• ACTION ITEM
All records are to be printed exactly as they appear.

• RECORDS FOR THE TASK

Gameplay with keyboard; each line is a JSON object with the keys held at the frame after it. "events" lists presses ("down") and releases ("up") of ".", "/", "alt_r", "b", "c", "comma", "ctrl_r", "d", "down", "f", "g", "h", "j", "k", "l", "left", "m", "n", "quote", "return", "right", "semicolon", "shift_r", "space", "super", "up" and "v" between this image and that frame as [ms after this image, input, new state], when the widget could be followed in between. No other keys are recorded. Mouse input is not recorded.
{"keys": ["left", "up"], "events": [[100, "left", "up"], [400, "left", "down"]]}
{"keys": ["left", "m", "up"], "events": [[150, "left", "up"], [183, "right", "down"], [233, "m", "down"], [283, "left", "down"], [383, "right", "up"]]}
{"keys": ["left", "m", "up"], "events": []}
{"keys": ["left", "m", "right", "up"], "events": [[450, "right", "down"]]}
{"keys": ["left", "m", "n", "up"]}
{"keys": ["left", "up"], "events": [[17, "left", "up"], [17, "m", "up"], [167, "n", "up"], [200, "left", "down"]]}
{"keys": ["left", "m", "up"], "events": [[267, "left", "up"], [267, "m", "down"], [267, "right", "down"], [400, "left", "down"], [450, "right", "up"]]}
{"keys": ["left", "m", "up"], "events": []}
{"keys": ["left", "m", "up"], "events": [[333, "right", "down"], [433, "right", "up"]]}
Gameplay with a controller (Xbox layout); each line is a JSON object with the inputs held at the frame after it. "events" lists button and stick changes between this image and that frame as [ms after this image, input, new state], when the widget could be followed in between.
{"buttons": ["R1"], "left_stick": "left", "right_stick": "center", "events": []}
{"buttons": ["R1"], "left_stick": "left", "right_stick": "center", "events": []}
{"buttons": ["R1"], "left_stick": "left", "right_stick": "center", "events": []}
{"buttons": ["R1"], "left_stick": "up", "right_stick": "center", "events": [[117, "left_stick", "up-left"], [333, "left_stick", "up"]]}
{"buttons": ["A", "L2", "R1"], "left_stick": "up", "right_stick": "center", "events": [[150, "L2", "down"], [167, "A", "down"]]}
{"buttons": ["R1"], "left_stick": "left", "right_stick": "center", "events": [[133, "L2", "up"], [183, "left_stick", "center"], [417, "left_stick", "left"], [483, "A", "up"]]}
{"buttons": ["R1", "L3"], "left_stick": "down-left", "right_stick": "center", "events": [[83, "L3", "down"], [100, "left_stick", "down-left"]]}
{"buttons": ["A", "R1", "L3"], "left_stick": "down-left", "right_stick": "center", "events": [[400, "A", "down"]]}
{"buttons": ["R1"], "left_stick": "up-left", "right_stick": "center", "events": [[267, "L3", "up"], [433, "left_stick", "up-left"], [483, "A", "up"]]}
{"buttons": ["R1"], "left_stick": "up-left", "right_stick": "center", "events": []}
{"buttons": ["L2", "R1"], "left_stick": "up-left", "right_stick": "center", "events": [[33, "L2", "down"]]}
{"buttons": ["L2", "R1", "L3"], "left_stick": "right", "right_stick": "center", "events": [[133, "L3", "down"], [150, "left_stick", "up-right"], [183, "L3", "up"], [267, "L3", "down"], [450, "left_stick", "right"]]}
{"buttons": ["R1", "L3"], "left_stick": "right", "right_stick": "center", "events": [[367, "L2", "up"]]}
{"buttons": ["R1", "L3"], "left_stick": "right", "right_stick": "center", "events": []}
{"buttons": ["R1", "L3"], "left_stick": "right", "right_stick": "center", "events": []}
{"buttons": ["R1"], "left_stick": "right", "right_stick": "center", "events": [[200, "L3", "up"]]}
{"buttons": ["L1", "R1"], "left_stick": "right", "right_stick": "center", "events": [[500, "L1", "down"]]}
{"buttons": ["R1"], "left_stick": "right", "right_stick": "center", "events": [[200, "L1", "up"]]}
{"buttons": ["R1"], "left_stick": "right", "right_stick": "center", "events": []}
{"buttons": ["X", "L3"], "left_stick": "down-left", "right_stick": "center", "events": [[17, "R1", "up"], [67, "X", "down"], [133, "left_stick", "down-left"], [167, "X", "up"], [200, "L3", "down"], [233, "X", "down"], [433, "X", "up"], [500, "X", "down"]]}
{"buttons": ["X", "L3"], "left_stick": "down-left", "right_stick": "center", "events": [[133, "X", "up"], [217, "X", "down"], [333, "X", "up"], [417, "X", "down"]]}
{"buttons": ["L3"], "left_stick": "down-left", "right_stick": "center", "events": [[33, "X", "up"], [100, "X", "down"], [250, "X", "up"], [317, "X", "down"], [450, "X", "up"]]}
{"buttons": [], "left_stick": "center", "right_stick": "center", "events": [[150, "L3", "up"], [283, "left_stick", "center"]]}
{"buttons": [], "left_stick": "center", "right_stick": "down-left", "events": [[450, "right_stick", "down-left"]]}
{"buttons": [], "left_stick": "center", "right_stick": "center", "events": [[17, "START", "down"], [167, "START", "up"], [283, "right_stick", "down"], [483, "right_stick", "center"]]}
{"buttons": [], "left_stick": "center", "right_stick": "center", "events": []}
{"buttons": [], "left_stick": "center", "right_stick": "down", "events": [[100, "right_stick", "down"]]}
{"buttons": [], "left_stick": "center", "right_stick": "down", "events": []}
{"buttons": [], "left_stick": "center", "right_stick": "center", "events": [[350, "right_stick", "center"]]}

• REPLY
Gameplay with keyboard; each line is a JSON object with the keys held at the frame after it. "events" lists presses ("down") and releases ("up") of ".", "/", "alt_r", "b", "c", "comma", "ctrl_r", "d", "down", "f", "g", "h", "j", "k", "l", "left", "m", "n", "quote", "return", "right", "semicolon", "shift_r", "space", "super", "up" and "v" between this image and that frame as [ms after this image, input, new state], when the widget could be followed in between. No other keys are recorded. Mouse input is not recorded.
{"keys": ["left", "up"], "events": [[100, "left", "up"], [400, "left", "down"]]}
{"keys": ["left", "m", "up"], "events": [[150, "left", "up"], [183, "right", "down"], [233, "m", "down"], [283, "left", "down"], [383, "right", "up"]]}
{"keys": ["left", "m", "up"], "events": []}
{"keys": ["left", "m", "right", "up"], "events": [[450, "right", "down"]]}
{"keys": ["left", "m", "n", "up"]}
{"keys": ["left", "up"], "events": [[17, "left", "up"], [17, "m", "up"], [167, "n", "up"], [200, "left", "down"]]}
{"keys": ["left", "m", "up"], "events": [[267, "left", "up"], [267, "m", "down"], [267, "right", "down"], [400, "left", "down"], [450, "right", "up"]]}
{"keys": ["left", "m", "up"], "events": []}
{"keys": ["left", "m", "up"], "events": [[333, "right", "down"], [433, "right", "up"]]}
Gameplay with a controller (Xbox layout); each line is a JSON object with the inputs held at the frame after it. "events" lists button and stick changes between this image and that frame as [ms after this image, input, new state], when the widget could be followed in between.
{"buttons": ["R1"], "left_stick": "left", "right_stick": "center", "events": []}
{"buttons": ["R1"], "left_stick": "left", "right_stick": "center", "events": []}
{"buttons": ["R1"], "left_stick": "left", "right_stick": "center", "events": []}
{"buttons": ["R1"], "left_stick": "up", "right_stick": "center", "events": [[117, "left_stick", "up-left"], [333, "left_stick", "up"]]}
{"buttons": ["A", "L2", "R1"], "left_stick": "up", "right_stick": "center", "events": [[150, "L2", "down"], [167, "A", "down"]]}
{"buttons": ["R1"], "left_stick": "left", "right_stick": "center", "events": [[133, "L2", "up"], [183, "left_stick", "center"], [417, "left_stick", "left"], [483, "A", "up"]]}
{"buttons": ["R1", "L3"], "left_stick": "down-left", "right_stick": "center", "events": [[83, "L3", "down"], [100, "left_stick", "down-left"]]}
{"buttons": ["A", "R1", "L3"], "left_stick": "down-left", "right_stick": "center", "events": [[400, "A", "down"]]}
{"buttons": ["R1"], "left_stick": "up-left", "right_stick": "center", "events": [[267, "L3", "up"], [433, "left_stick", "up-left"], [483, "A", "up"]]}
{"buttons": ["R1"], "left_stick": "up-left", "right_stick": "center", "events": []}
{"buttons": ["L2", "R1"], "left_stick": "up-left", "right_stick": "center", "events": [[33, "L2", "down"]]}
{"buttons": ["L2", "R1", "L3"], "left_stick": "right", "right_stick": "center", "events": [[133, "L3", "down"], [150, "left_stick", "up-right"], [183, "L3", "up"], [267, "L3", "down"], [450, "left_stick", "right"]]}
{"buttons": ["R1", "L3"], "left_stick": "right", "right_stick": "center", "events": [[367, "L2", "up"]]}
{"buttons": ["R1", "L3"], "left_stick": "right", "right_stick": "center", "events": []}
{"buttons": ["R1", "L3"], "left_stick": "right", "right_stick": "center", "events": []}
{"buttons": ["R1"], "left_stick": "right", "right_stick": "center", "events": [[200, "L3", "up"]]}
{"buttons": ["L1", "R1"], "left_stick": "right", "right_stick": "center", "events": [[500, "L1", "down"]]}
{"buttons": ["R1"], "left_stick": "right", "right_stick": "center", "events": [[200, "L1", "up"]]}
{"buttons": ["R1"], "left_stick": "right", "right_stick": "center", "events": []}
{"buttons": ["X", "L3"], "left_stick": "down-left", "right_stick": "center", "events": [[17, "R1", "up"], [67, "X", "down"], [133, "left_stick", "down-left"], [167, "X", "up"], [200, "L3", "down"], [233, "X", "down"], [433, "X", "up"], [500, "X", "down"]]}
{"buttons": ["X", "L3"], "left_stick": "down-left", "right_stick": "center", "events": [[133, "X", "up"], [217, "X", "down"], [333, "X", "up"], [417, "X", "down"]]}
{"buttons": ["L3"], "left_stick": "down-left", "right_stick": "center", "events": [[33, "X", "up"], [100, "X", "down"], [250, "X", "up"], [317, "X", "down"], [450, "X", "up"]]}
{"buttons": [], "left_stick": "center", "right_stick": "center", "events": [[150, "L3", "up"], [283, "left_stick", "center"]]}
{"buttons": [], "left_stick": "center", "right_stick": "down-left", "events": [[450, "right_stick", "down-left"]]}
{"buttons": [], "left_stick": "center", "right_stick": "center", "events": [[17, "START", "down"], [167, "START", "up"], [283, "right_stick", "down"], [483, "right_stick", "center"]]}
{"buttons": [], "left_stick": "center", "right_stick": "center", "events": []}
{"buttons": [], "left_stick": "center", "right_stick": "down", "events": [[100, "right_stick", "down"]]}
{"buttons": [], "left_stick": "center", "right_stick": "down", "events": []}
{"buttons": [], "left_stick": "center", "right_stick": "center", "events": [[350, "right_stick", "center"]]}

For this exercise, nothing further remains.